When you inevitably fail to meet such tyrannical expectations, you turn the blame inward and double down on the celery sticks, at least until the next binge.

The ground of practicing forgiveness as a way of life is to recognize, deep in your cell tissue, that there is nothing wrong with you. There is nothing bad about you. None of these behaviors are, fundamentally, a problem. There are things in the way, though, and they can be moved out of the way, if you allow them to be.

Cleaning Up with Appreciation

In his early teachings, the great meditation master Chögyam Trungpa wrote of “the manure of experience and the field of Bodhi”:

“Unskilled farmers throw out their rubbish and buy manure from other farmers, but skilled farmers collect their manure, in spite of the bad smell and the unclean work, and spread it on their land, and out of this they grow their crops.

“If a person is skilled enough and patient enough to sift through [her] rubbish and study it thoroughly, [she] will … develop a positive outlook and create great wealth.”

When you seek to change yourself while engaging in a diatribe of self-condemnation, you are throwing away your rubbish and looking outside yourself to see if someone else’s manure is better than yours.

The path of forgiveness, then, is to become a skilled farmer of your own soul.

Rather than trash yourself, what might it be like instead to slow down and appreciate the secret wisdom that has driven your seemingly insane behavior?

What if your abhorrence of healthy food makes sense in light of your memory of Mom’s admonition to “eat it, it’s good for you,” while placing before you a plate of burnt meat and canned vegetables?

What if padding your body with fat was a wise choice when your personal boundaries were perpetually invaded in early life?

What if you’re stuffing yourself because food was the only way to connect to Daddy’s love, because the only time he was emotionally available was at big family feasts?

When we recognize, in the words of Deepak Chopra, that “All addiction is the search for God,” we can appreciate the remarkable resourcefulness within our addictions that enabled us to survive those challenging ordeals.
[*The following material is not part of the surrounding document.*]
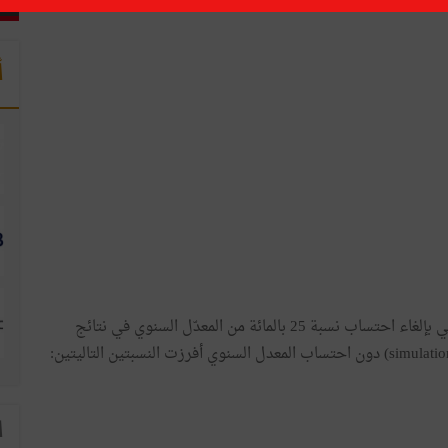
أ
ويشار إلى أنّه تمّ بداية من هذه الدورة تطبيق القرار القاضي بإلغاء احتساب نسبة 25 بالمائة من المعدّل السنوي في نتائج
ا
From that appreciation, we begin to clean up. We appreciate ourselves enough to take that 30-minute walk after work; we respect ourselves enough to eat a full breakfast in the morning; we love ourselves enough to choose the foods—and the thoughts—that serve our highest good.

The Elixir of Life

Who would you be if your addictive struggle with food were actually healed? What might be possible for you if you were no longer stepping on the scale every 10 minutes to see if you’ve lost a half-pound?

You might be like my client Katherine, who recently said,

“I was at a party last week, had a bite or two of dessert, and that was it. I really just didn’t want anymore than that. I was perfectly contented.”

Or maybe like my former client DeAnna:

“My whole yo-yo dieting thing has completely relaxed. When I’m hungry, I eat; and when I’m not, I don’t. … I know my perfect weight is not happiness. I’ve been there before, and even that didn’t make me happy. Now I know it’s about what I become on the way to my goal.”

Whether or not you ever fully release your food compulsions, the magical elixir of life that you’ve been seeking—the peace, freedom, confidence, and joy—is not to be found in the perfect diet or the ideal body weight.

The ground, path, and fruition of healing and forgiving both your food and your life is to love and accept yourself 100 percent exactly as you are, in this moment.

According to transformational coach Margaret Lynch, every trauma has within it some blessing, some gift, and some lesson.

What gift has your struggle with food given you that you wouldn’t have otherwise received? What are the hidden blessings? And what are the life lessons that only these circumstances can teach you?

When you have the answers to these questions, you are well on your way to the healing you desire.

This doesn’t mean that you miraculously live happily ever after. It’s more that, when faced with your old patterns, you can ask yourself the question my late friend Ellen would say, at each stage of her cancer journey:

“Can I love myself, even with this?”

Can you? Are you willing? The Elixir of Life is here for you—all you have to do is reach out and accept it.